Anxiety and stress are part of the human experience and are related to the ‘fight or flight’ response – our normal biological reaction to feeling threatened. They are also part of the human reaction to the finitude of life.
Sometimes anxiety feels a lot like fear; however, the two feelings are not the same. With anxiety there is an element of uncertainty (you have boarded a plane and are afraid of flying). With fear, there is an actual danger (your plane has lost an engine and is going down). While fear has a clear object (an imminent threat), anxiety does not. It is linked to uncertainty, which can make individuals feel insecure.
It’s common to feel nervous at the thought of a stressful event or decision you’re facing such as relocating to a new home, having a baby, being threatened with a job loss, being diagnosed with an illness, or when getting married or divorced. It is also common to feel something called existential anxiety, which refers to uncertainties that related to the human condition.

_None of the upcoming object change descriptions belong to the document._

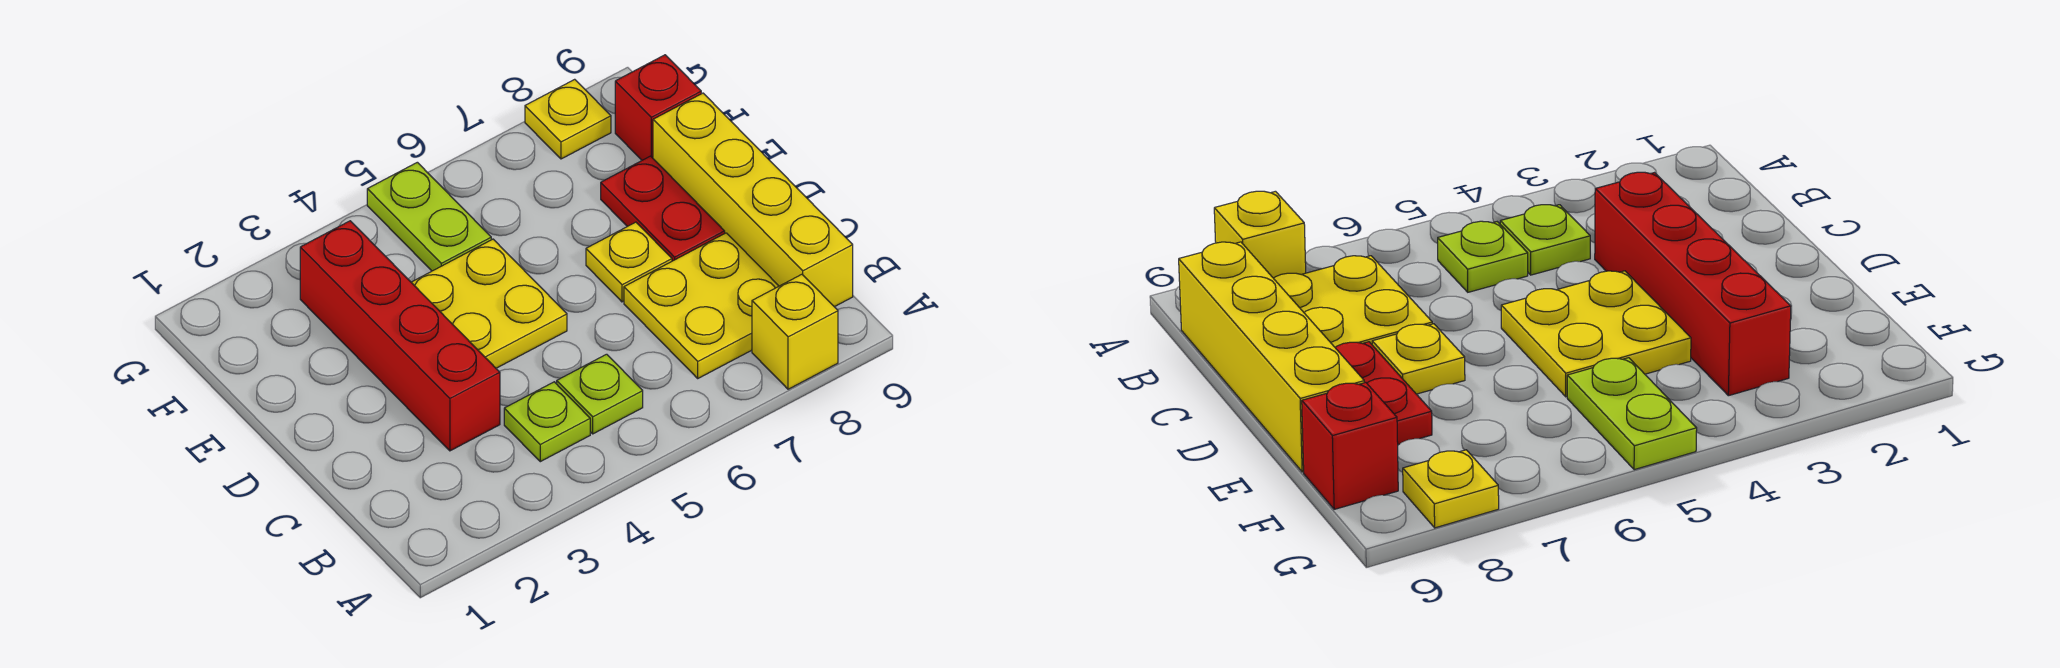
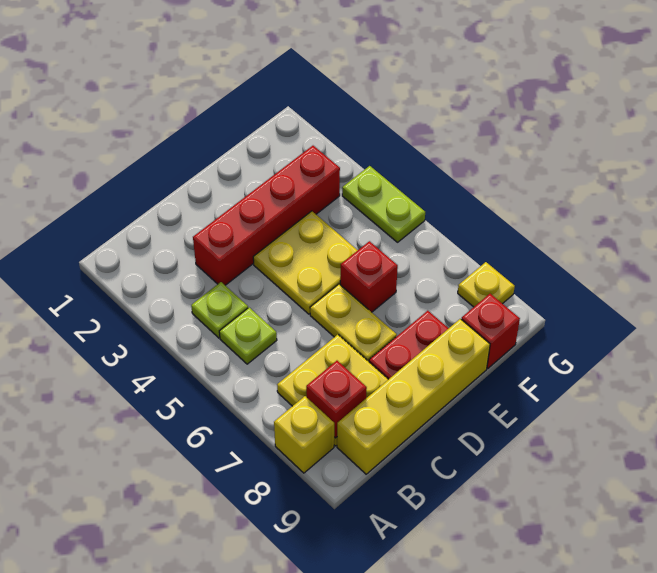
none -> red 1x1 brick [306,361,367,438]
yellow 1x1 plate [586,222,672,302] -> yellow 1x2 plate [310,284,397,361]
none -> red 1x1 brick [340,241,398,312]
lime 1x2 plate [367,162,491,271] -> lime 1x2 plate turned to [342,166,425,242]

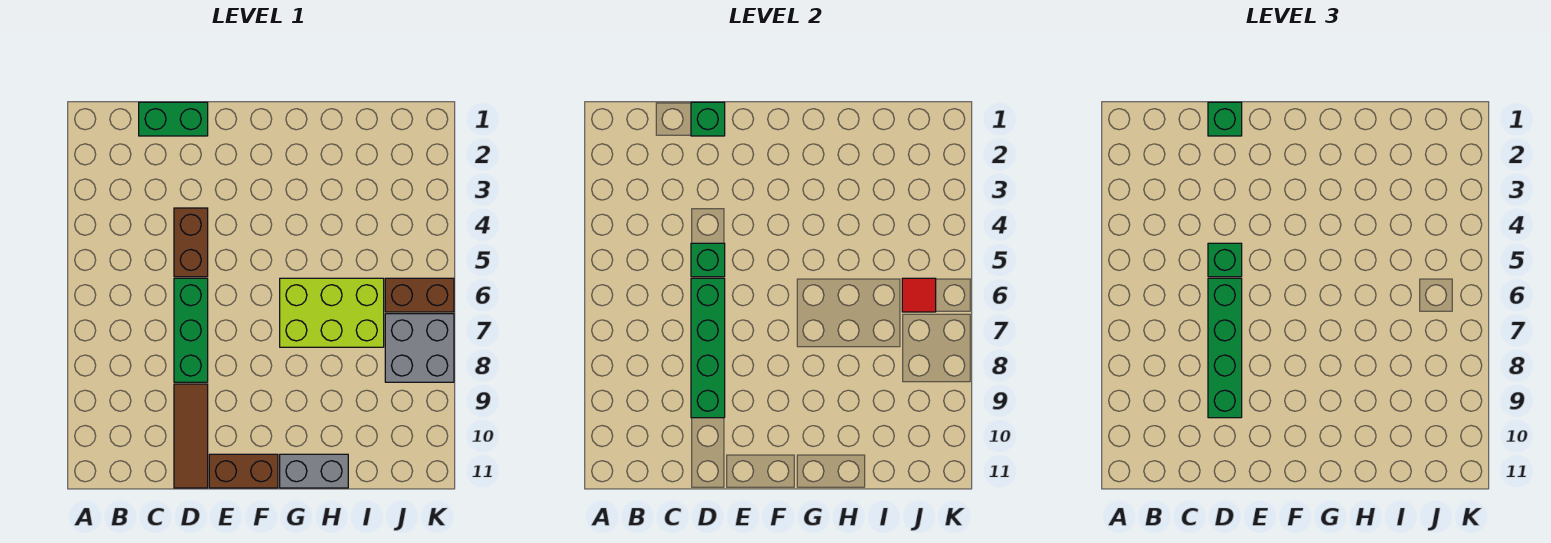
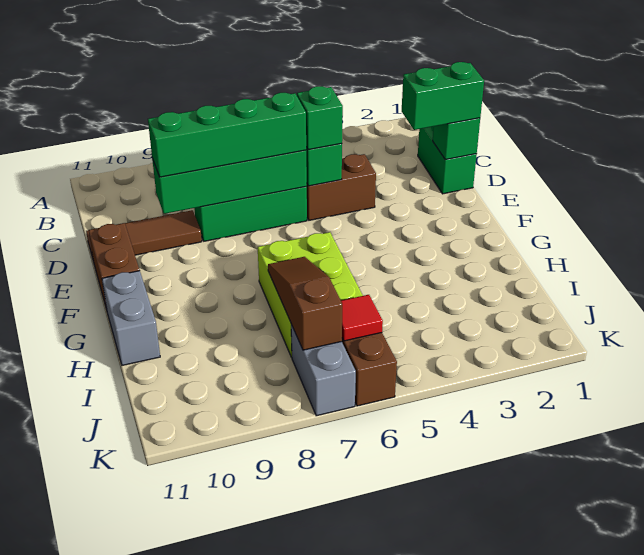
green 1x1 brick [1208,102,1242,136] -> green 1x2 brick [402,62,484,130]
none -> brown 1x3 slope [268,257,342,350]
grey 2x2 brick [385,314,454,382] -> grey 1x2 brick [291,325,356,416]

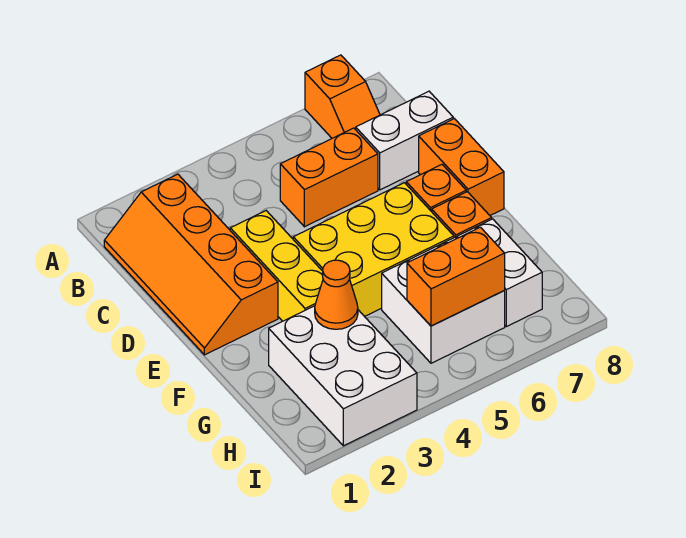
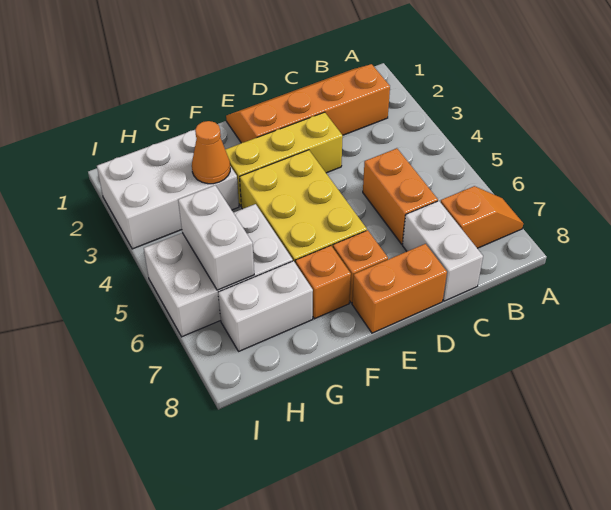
orange 1x2 slope [305,55,380,138] -> orange 1x2 slope turned to [441,186,523,248]
white 2x2 brick [382,238,505,363] -> white 2x3 brick [144,204,293,337]
orange 1x2 brick [407,227,505,326] -> white 1x2 brick [178,185,254,290]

Anxiety is a useful human emotion to a degree, because it keeps people aware both of their surroundings and –existentially—of the passing of time and the need to accomplish goals within life’s limitations.
Because anxiety is a normal human experience, it’s sometimes hard to know when it’s becoming a problem for you – but if your feelings of anxiety are very strong, or last for a long time, they can be overwhelming.
Many people feel a sort of free-floating anxiety, which is a nonstop feeling of pressure and worry about anything and everything that might go wrong—will I say the wrong thing? Will that person like me? Will I lose my job tomorrow? Will I get in an accident? Will my spouse cheat on me? Will my child be rejected from the universities she applied for?
When you are feeling worried all of the time, are worried about worrying, find it hard to sleep or eat well because of worry, or have panic attacks it is likely that therapy can help you address the underlying reasons for your anxiety and guide you to feel more secure and less anxious. In addition to searching for the root of one’s anxiety, taking an existential-humanistic perspective to examine the concept of “freedom” in one’s life is often helpful to maintaining a sense of control over perceived threats. Cognitive behavioural therapy (CBT) can be used side by side these techniques to aide patients in practical ways to combat stress and anxiety everyday.